Mixed-Integer Linear Programming (MILP) modeling has become an important tool for both the analysis and the design of symmetric cryptographic primitives. The bit-wise modeling of their nonlinear components, especially the S-boxes, is of particular interest since it allows more informative analysis compared to word-oriented models focusing on counting active S-boxes. At the same time, the size of these models, especially in terms of the number of required inequalities, tends to significantly influence and ultimately limit the applicability of this method to real-world ciphers, especially for larger number of rounds.

It is therefore of great cryptographic significance to study optimal linear inequality descriptions for Boolean functions.

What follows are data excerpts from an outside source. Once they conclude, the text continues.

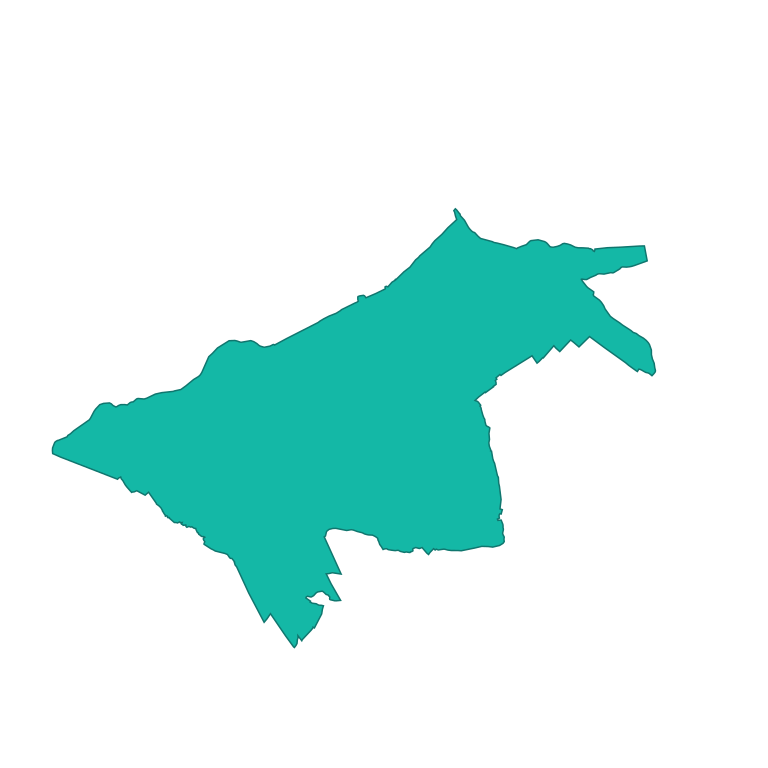 Vulturesti, Suceava, Romania, rotated 134°
{"feature_id": "2599482B79576110645349", "entity_name": "Vulturesti", "entity_type": "district", "adm_level": 2, "iso_a3": "ROU", "parent_name": "Romania", "parent_adm1": "Suceava", "projection": "mercator", "projection_center": [26.409, 47.519], "detail": "fine", "context": "isolated", "style": "filled", "palette": "teal", "viewbox_px": 768, "rotation_deg": 134, "n_neighbors": 0, "source": "geoboundaries", "source_scale": "gbopen_adm2", "svg_char_len": 6171}
<svg xmlns="http://www.w3.org/2000/svg" viewBox="0 0 768 768"><g transform="rotate(134 384 384)"><path d="M642.2,575.3L650.7,579.1L651.5,579.7L653.9,580.3L655.2,580.1L660.2,578.0L662.2,576.3L664.2,574.0L661.3,566.0L637.6,509.5L636.2,509.6L633.8,508.8L634.7,507.2L634.9,504.8L636.3,500.1L636.7,497.5L637.3,490.3L636.9,490.2L635.0,488.7L632.5,487.7L629.9,478.6L625.4,478.2L627.9,465.3L628.4,464.2L628.0,461.4L628.0,458.7L628.8,455.7L629.2,455.4L629.2,454.9L629.4,454.4L630.2,451.4L630.2,450.4L630.9,449.7L630.8,449.2L629.8,448.9L629.6,447.7L630.3,447.0L630.2,446.4L629.2,445.6L629.6,444.9L629.3,438.6L628.0,437.2L627.4,436.0L625.1,435.2L625.0,434.8L625.3,434.0L623.9,433.0L625.2,432.6L625.5,432.3L625.0,431.1L625.2,430.3L623.1,428.6L624.0,427.5L624.0,426.3L622.0,425.4L621.1,423.5L620.2,423.1L619.8,420.7L619.3,419.7L618.7,419.1L619.4,417.9L620.3,415.5L620.5,414.9L620.1,414.1L620.8,412.8L620.5,411.6L620.6,410.7L620.1,408.8L619.0,407.7L618.7,406.5L620.2,406.7L621.0,406.4L621.6,405.1L621.8,403.5L624.1,402.4L624.3,402.1L622.7,393.9L621.9,391.6L621.4,389.4L616.4,380.7L615.4,378.2L616.2,374.3L616.0,373.2L615.1,372.1L615.8,367.9L616.1,368.0L617.6,365.4L617.9,362.9L628.3,336.2L638.7,304.7L634.3,305.0L628.1,306.1L633.5,280.1L635.9,266.5L635.8,265.4L633.2,265.7L631.1,266.3L628.1,268.7L626.2,269.6L624.9,271.0L625.8,264.8L624.6,265.2L611.5,265.4L608.5,265.7L608.2,266.0L607.8,264.6L592.7,269.1L588.7,271.9L585.6,273.5L586.6,275.2L588.4,277.3L589.2,280.2L591.5,283.3L592.2,285.7L591.3,286.0L592.2,291.6L591.3,292.0L589.8,291.6L588.2,288.9L587.6,288.3L585.2,287.6L581.5,287.7L579.7,287.3L576.3,284.8L575.8,284.2L575.6,282.6L575.6,279.4L574.7,277.9L574.9,275.0L576.3,273.9L576.6,273.4L576.5,272.8L574.2,268.9L573.2,267.8L569.8,264.9L564.5,283.2L560.7,293.7L558.7,292.0L555.7,290.1L550.5,282.8L535.5,320.8L534.0,320.5L530.5,322.6L529.5,322.9L526.7,322.5L523.5,320.5L521.3,318.4L515.3,309.1L511.6,306.4L510.4,304.7L508.7,300.8L506.1,296.3L505.4,293.9L504.4,292.0L503.4,290.4L500.7,287.3L499.9,284.8L499.5,282.9L499.4,281.4L500.5,279.8L501.0,278.3L502.4,275.6L502.9,272.7L503.7,269.7L502.2,269.0L500.7,267.8L500.2,265.9L498.3,263.1L496.1,260.2L494.3,258.8L493.5,257.8L493.1,256.0L490.9,252.3L489.4,251.4L487.6,248.7L487.0,248.2L486.3,248.4L485.5,247.7L483.9,247.3L482.8,248.7L481.8,248.6L479.6,247.6L477.8,244.3L475.2,243.0L475.9,235.7L475.7,233.5L473.3,233.9L468.0,233.9L467.9,231.9L466.5,231.7L465.7,229.7L461.4,226.4L460.7,225.6L459.1,222.7L457.0,219.9L452.3,215.0L450.3,212.6L439.1,204.9L432.9,200.9L428.5,196.1L425.8,192.5L419.9,188.7L416.0,187.7L413.9,188.0L412.2,190.0L410.8,191.0L410.4,191.6L409.9,193.2L409.3,194.6L408.2,195.5L405.9,196.9L405.0,197.9L404.3,199.1L403.6,199.5L402.4,201.0L400.5,205.2L403.0,207.3L402.4,208.6L400.3,207.8L399.2,209.4L398.2,210.2L396.8,210.5L396.1,209.4L392.2,211.6L393.3,213.8L385.8,219.5L377.4,229.9L375.7,232.5L371.7,236.9L371.1,238.8L364.2,249.4L363.6,251.1L362.2,253.8L357.6,260.0L358.0,260.9L357.4,261.2L355.6,265.0L353.5,267.7L350.6,269.6L346.6,274.2L342.1,277.3L342.2,278.7L342.9,280.9L342.8,282.1L340.7,285.5L339.4,287.0L339.0,288.6L337.6,291.5L334.9,296.1L334.0,297.3L333.4,298.5L333.2,299.6L332.1,299.7L331.5,303.6L331.6,304.7L332.6,307.1L327.7,306.9L319.6,305.7L319.7,305.0L310.0,303.3L309.9,303.7L306.4,303.1L305.0,304.6L304.1,306.4L302.2,306.1L301.8,307.7L296.6,307.2L296.6,305.8L291.7,304.9L260.9,297.1L262.7,288.4L260.1,288.1L254.8,288.1L254.6,287.5L238.5,288.4L238.8,285.4L238.6,280.1L222.7,280.3L222.3,276.6L221.9,269.5L207.1,269.1L204.7,250.7L200.9,225.2L200.6,220.8L199.3,211.8L199.0,210.4L196.3,211.0L195.7,210.2L195.1,208.6L193.9,203.9L192.6,201.7L192.2,200.6L191.9,197.0L189.7,197.0L187.3,197.2L186.2,197.7L185.6,198.3L184.3,200.4L181.4,204.1L179.6,208.2L177.2,211.9L173.8,215.3L171.2,220.5L170.7,222.7L170.5,225.6L170.8,229.2L172.1,234.3L172.4,237.5L173.8,240.6L174.0,243.6L175.9,253.3L176.3,256.9L177.7,264.6L178.1,268.2L176.4,277.2L175.1,280.3L174.2,284.4L174.0,287.4L175.0,294.3L174.4,295.6L173.8,295.7L172.0,297.1L173.1,304.1L173.1,306.0L172.2,312.5L171.6,314.8L171.1,314.6L169.5,312.3L168.1,310.8L164.0,309.5L158.4,307.1L157.4,307.0L156.0,306.4L154.8,305.4L152.1,302.1L146.3,298.2L145.4,296.9L144.5,296.2L137.3,294.3L135.7,294.5L135.4,294.2L134.3,294.0L131.5,290.8L129.1,288.8L127.4,287.6L124.7,286.1L112.6,280.2L103.8,292.6L106.8,295.6L121.4,309.0L130.7,317.9L140.4,326.0L141.4,325.2L142.5,324.8L142.9,326.2L142.6,326.8L142.7,327.4L143.2,329.4L144.0,330.3L144.3,331.3L147.9,335.5L151.1,338.9L152.8,341.5L154.3,346.3L155.7,349.1L157.6,352.0L159.0,352.9L161.9,353.6L164.7,355.0L168.1,357.3L169.3,358.8L169.9,360.0L169.5,364.3L169.6,365.8L170.0,367.4L173.2,373.3L178.8,377.9L180.2,378.3L184.9,378.4L189.6,380.8L193.2,382.4L194.5,382.6L195.7,385.3L200.8,394.9L203.9,400.3L205.8,403.2L206.3,404.9L212.2,415.6L212.4,418.8L212.1,423.7L212.2,424.2L212.8,425.4L213.1,427.3L212.9,430.5L212.5,432.6L210.3,439.9L209.9,445.8L208.9,447.5L208.9,448.6L208.3,452.8L208.4,454.4L210.8,454.2L211.4,452.5L213.5,449.3L215.2,445.9L227.2,446.6L236.2,446.3L245.5,447.0L249.5,446.7L253.4,446.0L266.9,447.3L269.0,447.1L272.7,447.5L281.9,446.5L289.4,447.6L300.2,447.9L300.4,448.3L301.0,448.5L301.3,448.0L305.3,449.0L311.4,448.7L312.1,450.2L313.1,450.7L313.6,450.6L314.4,449.3L314.8,449.2L324.5,452.7L334.5,456.9L334.1,459.2L334.5,460.4L337.4,462.6L339.0,463.4L339.6,463.3L341.4,461.5L342.3,460.0L344.1,460.3L345.8,461.1L360.0,466.2L361.9,466.4L366.3,467.5L373.1,470.6L378.9,472.6L383.3,473.8L385.5,474.1L418.9,485.6L432.0,489.8L432.0,490.4L432.5,491.1L435.9,492.3L440.8,495.7L442.7,499.3L443.1,500.9L443.2,503.5L444.0,507.1L445.1,509.5L445.5,510.1L453.2,515.7L453.7,516.4L455.0,519.3L456.3,521.5L460.5,525.5L473.7,528.8L481.2,528.7L486.1,529.0L502.2,523.1L505.0,522.5L507.4,522.6L513.1,524.1L522.9,525.2L529.1,526.3L534.8,530.1L535.5,530.3L544.5,537.8L550.1,541.5L559.0,544.8L561.4,546.1L565.3,550.9L566.6,551.6L571.0,552.0L572.6,553.2L573.7,553.7L577.4,554.1L578.9,556.2L581.8,559.1L584.1,560.1L585.7,560.4L586.8,561.0L587.7,563.9L587.7,566.4L588.3,568.3L592.8,572.3L596.3,574.1L602.3,574.0L605.0,573.6L612.5,571.4L614.5,571.1L633.1,574.7L637.7,575.0L640.6,575.7L642.2,575.3Z" fill="#14b8a6" stroke="#0f766e" stroke-width="1.5"/></g></svg>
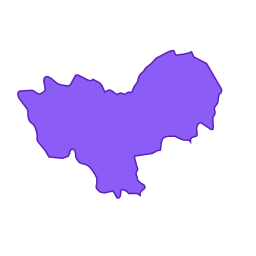 the Region of Liberecký, rotated 167°
{"feature_id": "CZE-1597", "entity_name": "Liberecký", "entity_type": "Region", "adm_level": 1, "iso_a3": "CZE", "parent_name": "Czechia", "parent_adm1": "", "projection": "albers", "projection_center": [15.007, 50.741], "detail": "fine", "context": "isolated", "style": "filled", "palette": "violet", "viewbox_px": 256, "rotation_deg": 167, "n_neighbors": 0, "source": "natural_earth", "source_scale": "10m", "svg_char_len": 2684}
<svg xmlns="http://www.w3.org/2000/svg" viewBox="0 0 256 256"><g transform="rotate(167 128 128)"><path d="M70.2,100.4L71.0,102.2L76.3,103.8L78.5,105.0L84.4,109.5L90.1,110.8L93.5,111.0L96.0,110.3L97.5,108.6L99.0,105.8L101.4,99.2L104.7,99.3L110.3,97.8L127.9,99.1L128.3,97.0L128.1,88.5L127.9,87.8L127.8,86.9L127.9,85.5L128.4,84.7L129.9,82.9L130.4,81.7L130.2,74.6L127.8,71.2L125.4,69.2L124.7,66.4L125.4,65.6L126.2,64.9L127.1,64.5L127.9,64.3L130.2,62.7L130.9,61.6L131.3,59.6L134.2,62.3L142.0,64.0L143.4,66.4L145.2,68.2L147.3,69.2L149.1,68.9L149.6,66.4L151.0,63.2L152.9,61.8L154.7,62.7L155.5,66.4L156.9,70.0L165.7,70.1L169.8,72.1L172.3,76.1L172.1,78.5L170.8,81.1L169.7,85.6L170.2,89.0L171.7,93.3L173.5,97.4L175.1,100.0L178.2,102.5L181.0,103.7L183.4,105.7L185.3,110.2L185.3,112.6L184.9,115.1L184.8,117.4L185.8,119.4L187.7,120.0L188.0,120.1L189.7,118.3L191.1,115.7L192.6,113.9L199.0,113.3L211.5,117.6L213.7,124.6L218.9,135.0L219.3,136.9L219.0,138.3L218.5,139.7L218.1,141.5L217.9,143.8L218.2,148.5L218.6,150.7L219.3,152.6L221.3,155.0L222.0,156.3L222.5,157.6L222.8,159.1L222.8,160.5L222.7,162.0L221.7,167.3L221.8,168.2L222.0,169.2L227.4,181.4L227.7,182.8L227.8,184.3L227.6,186.0L227.0,187.3L226.1,188.1L225.0,188.3L213.0,186.3L211.3,185.1L208.0,181.6L207.1,181.2L206.2,181.0L205.3,181.1L201.3,182.5L200.4,183.2L199.9,184.5L199.5,192.3L199.1,194.0L198.4,195.3L197.5,196.1L196.5,196.4L195.4,196.3L194.3,195.8L191.9,193.8L187.2,187.7L184.2,185.3L177.4,182.6L175.7,182.6L174.2,183.3L167.5,190.9L166.6,191.3L165.6,191.2L164.5,190.6L155.9,183.4L153.4,182.5L152.5,182.6L151.9,182.7L151.4,183.0L151.1,183.3L145.5,178.4L143.9,175.4L142.5,168.2L138.5,169.3L137.4,169.0L136.3,168.6L135.3,167.7L132.4,164.2L131.6,163.6L130.8,163.4L127.0,163.7L125.8,163.0L124.3,161.8L123.2,161.6L122.1,161.9L120.3,162.7L119.0,162.7L117.5,162.1L116.6,162.0L115.9,162.4L115.3,163.1L113.5,166.0L112.6,167.1L109.4,169.8L108.4,170.9L107.8,171.9L106.1,175.2L105.0,176.5L103.7,177.7L101.1,179.1L99.9,179.9L98.1,181.7L96.7,182.8L91.0,185.5L84.7,189.7L70.7,193.3L68.0,193.5L66.6,193.3L66.2,193.0L65.8,192.4L65.7,191.7L65.6,190.9L65.5,190.2L65.4,189.6L65.1,188.9L64.8,188.3L64.1,187.9L63.0,187.8L60.6,187.9L57.7,187.4L50.7,187.5L49.0,188.0L47.9,182.4L36.9,173.1L28.4,145.5L28.2,144.2L28.4,143.1L29.0,142.2L29.7,141.4L31.9,140.1L34.8,132.7L35.5,131.8L39.0,128.6L39.4,127.7L39.6,126.7L39.6,124.1L39.9,122.9L40.5,121.8L41.1,120.9L43.1,119.1L44.9,109.0L45.5,107.8L46.4,107.5L47.5,108.0L55.5,116.5L56.8,116.8L58.1,116.5L59.2,115.7L60.2,114.5L61.0,112.9L61.5,111.1L61.9,107.3L62.2,106.1L62.6,105.2L63.3,104.7L67.9,104.4L68.7,103.9L69.3,103.2L69.7,102.5L70.1,101.0L70.2,100.4Z" fill="#8b5cf6" stroke="#5b21b6" stroke-width="1.5"/></g></svg>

The pioneering works of Abdelkhalek et al. (FSE 2017), Boura and Coggia (FSE 2020) and Li and Sun (FSE 2023) provided various heuristic techniques for this computationally hard problem, decomposing it into two algorithmic steps, coined Problem 1 and Problem 2, with the latter being identical to the well-known NP-hard set cover problem, for which there are many heuristic and exact algorithms in the literature.

In this paper, we introduce a novel and efficient branch-and-bound algorithm for generating all minimal, non-redundant candidate inequalities that satisfy a given Boolean function, therefore solving Problem 1 in an optimal manner without relying on heuristics. We furthermore prove that our algorithm correctly computes optimal solutions. Using a number of dedicated optimizations, it provides significantly improved runtimes compared to previous approaches and allows the optimal modeling of the difference distribution tables (DDT) and linear approximation tables (LAT) of many practically used S-boxes. The source code for our algorithm is publicly available as a tool for researchers and practitioners in symmetric cryptography.